▶ **Work to be completed**: Give every line of the records below as a Markdown table with two columns, Row and Line, where Row holds a running row number. Skip blank lines and leave the pictures out of your answer.

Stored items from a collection
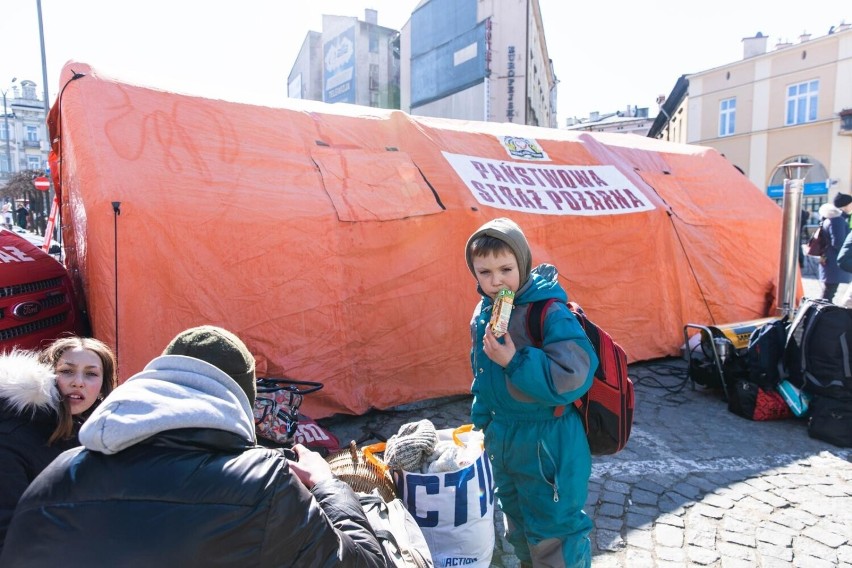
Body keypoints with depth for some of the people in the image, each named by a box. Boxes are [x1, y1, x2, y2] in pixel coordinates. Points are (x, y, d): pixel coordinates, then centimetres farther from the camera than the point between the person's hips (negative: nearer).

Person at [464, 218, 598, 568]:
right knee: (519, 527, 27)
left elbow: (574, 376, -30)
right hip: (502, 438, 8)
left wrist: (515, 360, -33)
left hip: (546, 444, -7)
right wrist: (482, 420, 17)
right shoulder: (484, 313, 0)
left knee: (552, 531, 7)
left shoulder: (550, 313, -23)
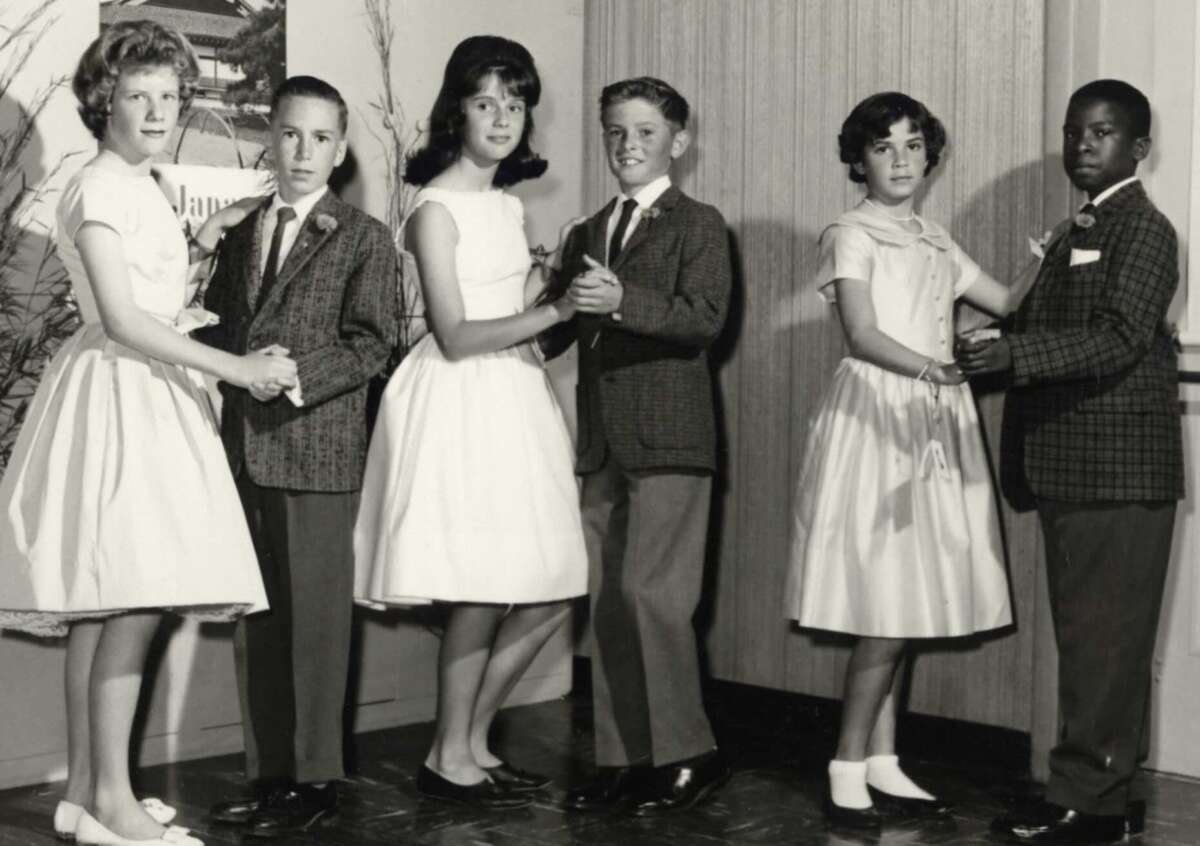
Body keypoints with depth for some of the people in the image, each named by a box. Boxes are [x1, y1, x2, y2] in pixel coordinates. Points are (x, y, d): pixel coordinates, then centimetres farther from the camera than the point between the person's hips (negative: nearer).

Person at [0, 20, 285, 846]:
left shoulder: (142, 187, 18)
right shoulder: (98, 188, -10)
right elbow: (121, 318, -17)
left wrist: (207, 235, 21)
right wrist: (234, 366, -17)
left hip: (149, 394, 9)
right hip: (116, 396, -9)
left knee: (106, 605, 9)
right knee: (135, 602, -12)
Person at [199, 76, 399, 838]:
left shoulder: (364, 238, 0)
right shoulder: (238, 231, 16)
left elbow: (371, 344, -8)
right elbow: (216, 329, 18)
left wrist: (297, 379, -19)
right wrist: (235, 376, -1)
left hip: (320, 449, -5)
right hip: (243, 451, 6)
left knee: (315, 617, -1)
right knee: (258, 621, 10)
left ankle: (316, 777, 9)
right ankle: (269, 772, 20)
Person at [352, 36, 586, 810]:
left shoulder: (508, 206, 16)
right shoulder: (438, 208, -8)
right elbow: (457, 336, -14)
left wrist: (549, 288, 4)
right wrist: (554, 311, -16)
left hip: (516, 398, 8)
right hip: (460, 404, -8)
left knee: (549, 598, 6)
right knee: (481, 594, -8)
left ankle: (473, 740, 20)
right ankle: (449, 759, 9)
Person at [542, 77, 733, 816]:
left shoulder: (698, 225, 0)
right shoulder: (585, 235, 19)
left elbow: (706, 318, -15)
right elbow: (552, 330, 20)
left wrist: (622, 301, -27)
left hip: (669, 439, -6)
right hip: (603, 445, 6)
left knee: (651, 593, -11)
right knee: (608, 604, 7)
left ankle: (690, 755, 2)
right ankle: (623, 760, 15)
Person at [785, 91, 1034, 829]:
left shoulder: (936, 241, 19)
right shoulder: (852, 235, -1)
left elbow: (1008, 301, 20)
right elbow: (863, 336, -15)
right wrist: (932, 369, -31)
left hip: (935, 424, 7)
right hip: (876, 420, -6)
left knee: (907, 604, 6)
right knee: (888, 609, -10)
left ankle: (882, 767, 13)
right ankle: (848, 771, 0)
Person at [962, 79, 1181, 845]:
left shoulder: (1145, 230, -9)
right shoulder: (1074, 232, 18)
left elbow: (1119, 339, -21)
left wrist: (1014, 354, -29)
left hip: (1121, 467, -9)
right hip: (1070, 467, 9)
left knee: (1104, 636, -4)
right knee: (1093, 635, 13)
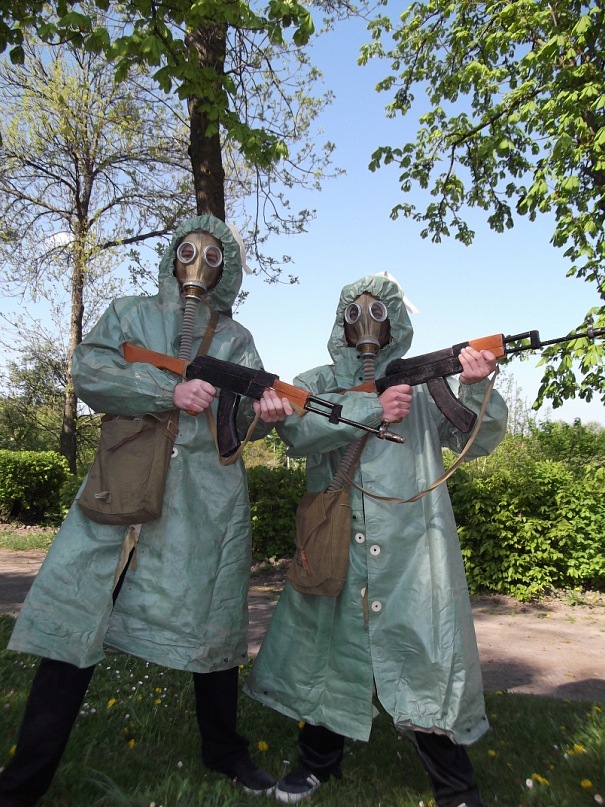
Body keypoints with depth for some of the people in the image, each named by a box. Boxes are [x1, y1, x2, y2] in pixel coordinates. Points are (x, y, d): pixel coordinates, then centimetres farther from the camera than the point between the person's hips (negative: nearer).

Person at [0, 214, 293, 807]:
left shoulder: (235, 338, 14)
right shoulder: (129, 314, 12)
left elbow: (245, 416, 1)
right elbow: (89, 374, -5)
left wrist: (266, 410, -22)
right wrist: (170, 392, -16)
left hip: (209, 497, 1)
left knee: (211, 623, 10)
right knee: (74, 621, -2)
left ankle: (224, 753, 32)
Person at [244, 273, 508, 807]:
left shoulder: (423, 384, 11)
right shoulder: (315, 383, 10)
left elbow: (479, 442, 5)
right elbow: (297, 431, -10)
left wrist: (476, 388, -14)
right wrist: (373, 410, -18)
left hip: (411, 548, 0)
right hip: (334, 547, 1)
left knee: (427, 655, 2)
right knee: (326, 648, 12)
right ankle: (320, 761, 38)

▶ **Output for this exercise**:
| Row | Line |
|---|---|
| 1 | Body keypoints with depth for some of the people in the image, each named by a box. Boxes are [x1, y1, x2, y2] in pixel coordinates. Points are (x, y, d): pixel coordinates, then centimetres farther from the camera than the point between the person's hips (negative: nearer). |
| 2 | Person at [464, 218, 598, 568]: |
| 3 | right knee: (519, 527, 27) |
| 4 | left elbow: (574, 376, -30) |
| 5 | right hip: (502, 438, 8) |
| 6 | left wrist: (515, 360, -33) |
| 7 | left hip: (546, 444, -7) |
| 8 | right wrist: (482, 420, 17) |
| 9 | right shoulder: (484, 313, 0) |
| 10 | left knee: (552, 531, 7) |
| 11 | left shoulder: (550, 313, -23) |
| 12 | Body keypoints with depth for some of the people in the image, each named by a box. Boxes are [x1, y1, x2, y2] in pixel coordinates. Points are (x, y, d): pixel coordinates, then centimetres farther from the camera than the point between the person's hips (negative: nearer). |
| 13 | Person at [0, 20, 285, 846]: |
| 14 | left shoulder: (142, 187, 18) |
| 15 | right shoulder: (98, 188, -10) |
| 16 | right elbow: (121, 318, -17) |
| 17 | left wrist: (207, 235, 21) |
| 18 | right wrist: (234, 366, -17) |
| 19 | left hip: (149, 394, 9) |
| 20 | right hip: (116, 396, -9) |
| 21 | left knee: (106, 605, 9) |
| 22 | right knee: (135, 602, -12) |
| 23 | Person at [199, 76, 399, 838]: |
| 24 | left shoulder: (364, 238, 0) |
| 25 | right shoulder: (238, 231, 16) |
| 26 | left elbow: (371, 344, -8) |
| 27 | right elbow: (216, 329, 18) |
| 28 | left wrist: (297, 379, -19) |
| 29 | right wrist: (235, 376, -1) |
| 30 | left hip: (320, 449, -5) |
| 31 | right hip: (243, 451, 6) |
| 32 | left knee: (315, 617, -1) |
| 33 | right knee: (258, 621, 10) |
| 34 | left ankle: (316, 777, 9) |
| 35 | right ankle: (269, 772, 20) |
| 36 | Person at [352, 36, 586, 810]: |
| 37 | left shoulder: (508, 206, 16) |
| 38 | right shoulder: (438, 208, -8) |
| 39 | right elbow: (457, 336, -14) |
| 40 | left wrist: (549, 288, 4) |
| 41 | right wrist: (554, 311, -16) |
| 42 | left hip: (516, 398, 8) |
| 43 | right hip: (460, 404, -8) |
| 44 | left knee: (549, 598, 6) |
| 45 | right knee: (481, 594, -8) |
| 46 | left ankle: (473, 740, 20) |
| 47 | right ankle: (449, 759, 9) |
| 48 | Person at [542, 77, 733, 816]: |
| 49 | left shoulder: (698, 225, 0) |
| 50 | right shoulder: (585, 235, 19) |
| 51 | left elbow: (706, 318, -15) |
| 52 | right elbow: (552, 330, 20) |
| 53 | left wrist: (622, 301, -27) |
| 54 | left hip: (669, 439, -6) |
| 55 | right hip: (603, 445, 6) |
| 56 | left knee: (651, 593, -11) |
| 57 | right knee: (608, 604, 7) |
| 58 | left ankle: (690, 755, 2) |
| 59 | right ankle: (623, 760, 15) |
| 60 | Person at [785, 91, 1034, 829]: |
| 61 | left shoulder: (936, 241, 19) |
| 62 | right shoulder: (852, 235, -1) |
| 63 | left elbow: (1008, 301, 20) |
| 64 | right elbow: (863, 336, -15) |
| 65 | right wrist: (932, 369, -31) |
| 66 | left hip: (935, 424, 7) |
| 67 | right hip: (876, 420, -6) |
| 68 | left knee: (907, 604, 6) |
| 69 | right knee: (888, 609, -10) |
| 70 | left ankle: (882, 767, 13) |
| 71 | right ankle: (848, 771, 0) |
| 72 | Person at [962, 79, 1181, 845]: |
| 73 | left shoulder: (1145, 230, -9) |
| 74 | right shoulder: (1074, 232, 18) |
| 75 | left elbow: (1119, 339, -21) |
| 76 | left wrist: (1014, 354, -29) |
| 77 | left hip: (1121, 467, -9) |
| 78 | right hip: (1070, 467, 9) |
| 79 | left knee: (1104, 636, -4) |
| 80 | right knee: (1093, 635, 13) |
| 81 | Body keypoints with depth for some of the people in the image, each named by a box. Boxes are [x1, y1, x2, y2] in pixel coordinates. Points are (x, y, d): pixel coordinates, then centimetres farther from the camera than the point between the person's hips (negative: nearer). |
| 82 | Person at [0, 214, 293, 807]: |
| 83 | left shoulder: (235, 338, 14) |
| 84 | right shoulder: (129, 314, 12) |
| 85 | left elbow: (245, 416, 1) |
| 86 | right elbow: (89, 374, -5) |
| 87 | left wrist: (266, 410, -22) |
| 88 | right wrist: (170, 392, -16) |
| 89 | left hip: (209, 497, 1) |
| 90 | left knee: (211, 623, 10) |
| 91 | right knee: (74, 621, -2) |
| 92 | left ankle: (224, 753, 32) |
| 93 | Person at [244, 273, 508, 807]: |
| 94 | left shoulder: (423, 384, 11) |
| 95 | right shoulder: (315, 383, 10) |
| 96 | left elbow: (479, 442, 5) |
| 97 | right elbow: (297, 431, -10) |
| 98 | left wrist: (476, 388, -14) |
| 99 | right wrist: (373, 410, -18) |
| 100 | left hip: (411, 548, 0) |
| 101 | right hip: (334, 547, 1) |
| 102 | left knee: (427, 655, 2) |
| 103 | right knee: (326, 648, 12) |
| 104 | right ankle: (320, 761, 38) |